:: 課題文

〈札幌を離れるまで 〜'92.3〉           

 1990年末。私が数日間心臓の発作に襲われる。締めつけられるような痛みで、脂汗をかく程痛い。発作はきまって夜中に起き、昼間はウソの様に跡形もない。教え子である札幌西高28期の女医のMに相談する。できるだけ早く入院検査が必要と言われる。翌'91年3月、勤めていた子ども図書館の仕事を何とか片付け、札幌の勤医協中央病院の循環器科に検査入院する。心臓カテーテル検査などをした結果、『冠れん縮性狭心症』と診断される。『労作性狭心症』と比べて、安静時に起きるので、『静止型狭心症』とも、『異型狭心症』(発症例が少ないらしい)とも言うらしい。

 親(妻・和子の母親が宮城県に健在)も、双方のきょうだいも本州住まいなので、「いずれ“終の栖”はむこうに…」などと話していた。「寒さとストレスがよくない」と言われたこともあり、次男の高校卒業を期に、仕事を辞めて本州移住を実行することに決める。'91年秋、前から持っていた伊豆の土地(別荘地)に家を建てることにして、教え子の女性建築家Iに設計を依頼する。札幌にいる彼女は、設計から施工管理までを「自分の勉強のために」交通費だけで引き受けてくれるという。

::::

_練習問題_:
1) 札幌を離れるまでの回想をもとに、次の問いに答えよ。
(a) 検査入院した病院と診療科はどこか。
(b) 検査の結果、何と診断されたか。
(c) 建築家Iは設計から施工管理までを何だけで引き受けたか。
2) 次の各文が札幌を離れるまでの回想の内容と合うかどうかを判定し、根拠となる箇所をそのまま引用せよ。
(a) 発作は昼間に起きることが多かった。
(b) 本州への移住は、次男の高校卒業を期に実行すると決めた。
(c) 伊豆の土地は'91年秋に新しく購入したものである。
3) 札幌を離れるまでの回想の続きを、本文の最後の文の後から書き継いでください。

:: データ内容

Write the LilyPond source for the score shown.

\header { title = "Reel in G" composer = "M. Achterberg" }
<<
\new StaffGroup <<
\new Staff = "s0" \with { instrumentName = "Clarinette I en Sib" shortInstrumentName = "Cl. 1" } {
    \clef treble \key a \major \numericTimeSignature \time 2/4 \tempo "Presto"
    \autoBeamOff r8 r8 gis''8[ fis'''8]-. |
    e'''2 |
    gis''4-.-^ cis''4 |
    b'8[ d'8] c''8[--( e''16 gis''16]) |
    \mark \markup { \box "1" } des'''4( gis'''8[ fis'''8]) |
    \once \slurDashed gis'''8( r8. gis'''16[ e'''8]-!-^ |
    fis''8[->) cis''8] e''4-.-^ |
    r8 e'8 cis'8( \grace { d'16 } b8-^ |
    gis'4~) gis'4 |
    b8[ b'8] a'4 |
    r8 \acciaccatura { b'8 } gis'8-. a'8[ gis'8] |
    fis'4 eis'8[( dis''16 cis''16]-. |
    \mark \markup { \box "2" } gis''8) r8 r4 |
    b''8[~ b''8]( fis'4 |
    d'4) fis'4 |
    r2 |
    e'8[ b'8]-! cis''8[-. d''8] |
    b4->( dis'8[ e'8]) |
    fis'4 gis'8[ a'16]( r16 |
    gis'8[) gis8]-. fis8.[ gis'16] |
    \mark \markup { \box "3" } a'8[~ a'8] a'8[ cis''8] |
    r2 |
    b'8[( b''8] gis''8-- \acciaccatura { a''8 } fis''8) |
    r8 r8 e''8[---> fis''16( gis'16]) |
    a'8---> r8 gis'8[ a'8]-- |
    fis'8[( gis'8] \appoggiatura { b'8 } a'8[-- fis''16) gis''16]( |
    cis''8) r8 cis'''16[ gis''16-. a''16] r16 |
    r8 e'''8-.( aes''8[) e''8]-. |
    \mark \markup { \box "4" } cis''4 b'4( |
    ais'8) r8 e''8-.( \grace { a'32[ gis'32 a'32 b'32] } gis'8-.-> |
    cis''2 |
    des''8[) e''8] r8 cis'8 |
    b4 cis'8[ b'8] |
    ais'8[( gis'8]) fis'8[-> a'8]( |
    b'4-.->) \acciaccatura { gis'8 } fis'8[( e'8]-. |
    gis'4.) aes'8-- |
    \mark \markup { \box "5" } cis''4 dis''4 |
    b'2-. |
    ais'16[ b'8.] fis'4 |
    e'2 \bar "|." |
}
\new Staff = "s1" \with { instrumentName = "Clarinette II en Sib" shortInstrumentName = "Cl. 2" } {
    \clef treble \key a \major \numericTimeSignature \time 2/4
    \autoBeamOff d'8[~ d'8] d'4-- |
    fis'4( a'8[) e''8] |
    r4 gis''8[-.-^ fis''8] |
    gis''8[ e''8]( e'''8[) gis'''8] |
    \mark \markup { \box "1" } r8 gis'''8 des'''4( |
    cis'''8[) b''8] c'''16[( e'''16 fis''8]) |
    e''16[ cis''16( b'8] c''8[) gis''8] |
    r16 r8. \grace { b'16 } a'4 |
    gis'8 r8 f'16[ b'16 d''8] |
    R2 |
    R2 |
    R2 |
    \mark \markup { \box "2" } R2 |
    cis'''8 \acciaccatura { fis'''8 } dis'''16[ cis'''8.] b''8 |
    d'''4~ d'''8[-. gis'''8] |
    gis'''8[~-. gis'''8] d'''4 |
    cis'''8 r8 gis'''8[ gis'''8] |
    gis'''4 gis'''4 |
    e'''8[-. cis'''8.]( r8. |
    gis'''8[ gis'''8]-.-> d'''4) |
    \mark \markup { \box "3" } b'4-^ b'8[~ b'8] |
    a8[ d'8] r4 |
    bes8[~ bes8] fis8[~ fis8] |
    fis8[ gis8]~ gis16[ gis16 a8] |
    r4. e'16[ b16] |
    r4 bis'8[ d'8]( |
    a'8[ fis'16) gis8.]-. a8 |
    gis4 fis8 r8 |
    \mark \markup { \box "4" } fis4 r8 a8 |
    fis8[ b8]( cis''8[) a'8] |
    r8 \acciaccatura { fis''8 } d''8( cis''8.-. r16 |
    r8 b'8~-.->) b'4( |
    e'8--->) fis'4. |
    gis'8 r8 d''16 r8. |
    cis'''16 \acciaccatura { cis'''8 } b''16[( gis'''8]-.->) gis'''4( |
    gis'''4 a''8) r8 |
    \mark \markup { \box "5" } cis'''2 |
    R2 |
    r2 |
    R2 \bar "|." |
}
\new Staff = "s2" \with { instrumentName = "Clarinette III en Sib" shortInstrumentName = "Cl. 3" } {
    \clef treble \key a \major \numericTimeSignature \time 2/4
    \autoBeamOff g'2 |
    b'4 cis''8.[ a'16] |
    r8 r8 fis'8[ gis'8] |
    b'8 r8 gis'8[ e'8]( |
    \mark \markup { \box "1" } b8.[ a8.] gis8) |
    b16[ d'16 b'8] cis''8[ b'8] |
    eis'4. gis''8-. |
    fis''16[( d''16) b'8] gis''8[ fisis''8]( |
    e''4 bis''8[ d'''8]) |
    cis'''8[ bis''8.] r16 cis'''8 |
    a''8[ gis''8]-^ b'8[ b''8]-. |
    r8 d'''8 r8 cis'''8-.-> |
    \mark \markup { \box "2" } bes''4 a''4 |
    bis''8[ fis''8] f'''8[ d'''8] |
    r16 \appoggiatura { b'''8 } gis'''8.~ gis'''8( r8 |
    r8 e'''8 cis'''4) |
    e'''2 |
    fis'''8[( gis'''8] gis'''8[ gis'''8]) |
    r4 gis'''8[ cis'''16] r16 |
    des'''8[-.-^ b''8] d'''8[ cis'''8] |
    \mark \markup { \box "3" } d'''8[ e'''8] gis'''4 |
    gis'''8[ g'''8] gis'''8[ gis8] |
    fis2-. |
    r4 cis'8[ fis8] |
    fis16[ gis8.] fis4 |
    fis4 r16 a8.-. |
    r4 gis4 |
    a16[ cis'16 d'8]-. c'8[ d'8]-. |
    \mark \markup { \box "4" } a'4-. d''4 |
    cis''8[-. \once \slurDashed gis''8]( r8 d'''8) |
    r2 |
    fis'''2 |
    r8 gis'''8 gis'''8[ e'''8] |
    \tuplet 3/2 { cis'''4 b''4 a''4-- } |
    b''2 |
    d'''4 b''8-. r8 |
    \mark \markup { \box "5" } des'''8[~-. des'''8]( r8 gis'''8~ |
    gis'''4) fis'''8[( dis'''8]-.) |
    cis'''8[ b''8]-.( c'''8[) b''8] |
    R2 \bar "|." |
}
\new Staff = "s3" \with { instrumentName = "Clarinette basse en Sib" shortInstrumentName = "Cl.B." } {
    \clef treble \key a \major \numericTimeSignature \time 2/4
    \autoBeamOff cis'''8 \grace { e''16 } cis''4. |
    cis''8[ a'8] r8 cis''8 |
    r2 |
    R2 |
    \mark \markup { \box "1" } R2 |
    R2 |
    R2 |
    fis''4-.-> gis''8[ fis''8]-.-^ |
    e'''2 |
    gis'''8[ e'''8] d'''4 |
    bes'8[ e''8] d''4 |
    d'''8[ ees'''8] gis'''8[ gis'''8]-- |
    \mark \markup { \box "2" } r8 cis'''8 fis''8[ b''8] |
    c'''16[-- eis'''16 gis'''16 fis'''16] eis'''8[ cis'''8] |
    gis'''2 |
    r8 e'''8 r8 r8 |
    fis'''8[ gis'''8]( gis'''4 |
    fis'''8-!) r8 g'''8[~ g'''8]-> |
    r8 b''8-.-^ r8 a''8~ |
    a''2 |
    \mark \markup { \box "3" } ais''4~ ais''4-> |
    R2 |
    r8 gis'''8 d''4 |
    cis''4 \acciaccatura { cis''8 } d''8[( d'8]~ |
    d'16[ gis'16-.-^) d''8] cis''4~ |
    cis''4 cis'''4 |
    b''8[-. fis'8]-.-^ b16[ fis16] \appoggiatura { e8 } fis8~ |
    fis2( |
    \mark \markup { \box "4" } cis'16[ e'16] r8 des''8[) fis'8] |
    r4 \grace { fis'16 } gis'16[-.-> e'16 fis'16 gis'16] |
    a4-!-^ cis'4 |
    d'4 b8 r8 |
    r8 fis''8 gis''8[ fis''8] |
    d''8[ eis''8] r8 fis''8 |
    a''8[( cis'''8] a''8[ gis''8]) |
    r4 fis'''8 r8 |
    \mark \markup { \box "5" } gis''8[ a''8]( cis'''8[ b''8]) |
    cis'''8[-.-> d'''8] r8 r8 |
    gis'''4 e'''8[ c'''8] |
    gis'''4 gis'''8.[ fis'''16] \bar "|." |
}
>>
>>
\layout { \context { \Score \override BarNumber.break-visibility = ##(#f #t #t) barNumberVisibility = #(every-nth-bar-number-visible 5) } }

::::

_解答_:
1)
(a) 札幌の勤医協中央病院の循環器科
(b) 『冠れん縮性狭心症』
(c) 交通費だけ

2)
(a) 合わない。「発作はきまって夜中に起き、昼間はウソの様に跡形もない。」
(b) 合う。「次男の高校卒業を期に、仕事を辞めて本州移住を実行することに決める。」
(c) 合わない。「前から持っていた伊豆の土地(別荘地)に家を建てることにして」

3)
 この頃、私が仕事から夕方帰宅すると、和子がテレビをつけたまま、見るともなしにボンやりしていることが多くなる。私の仕事が週4日で楽なこともあり、夕食の準備も翌日の弁当(私と息子のふたり分)作りも私がする様になる。「長年の共働きで、彼女、少し疲れが出たのかな」などと考えたりする。東京の長男が、とりあえず社宅を借りられるというので、伊豆の家ができるまで同居することにして、札幌の家と土地を売りに出す。

 買い主が決まり、'92年3月末に家を引き渡すことにして、2月末から引っ越しの準備にかかる。荷物の大部分を札幌の日通倉庫に預け、残りを東京に持っていくことにして整理を始める。この時点で、彼女が、荷物の分類をしてダンボールに分けて詰める作業がほとんどできないことに気付く。ひとつひとつ手渡せば、箱の隅から詰めていくことはできるが、任せると他の種類のものも全部ひとつの箱に詰めてしまう(食器も雑貨も衣類もひとつの箱に)。日通に予約した引っ越しの日が近づき、パニック状態になりながら次男とふたりで何とか間に合わせる。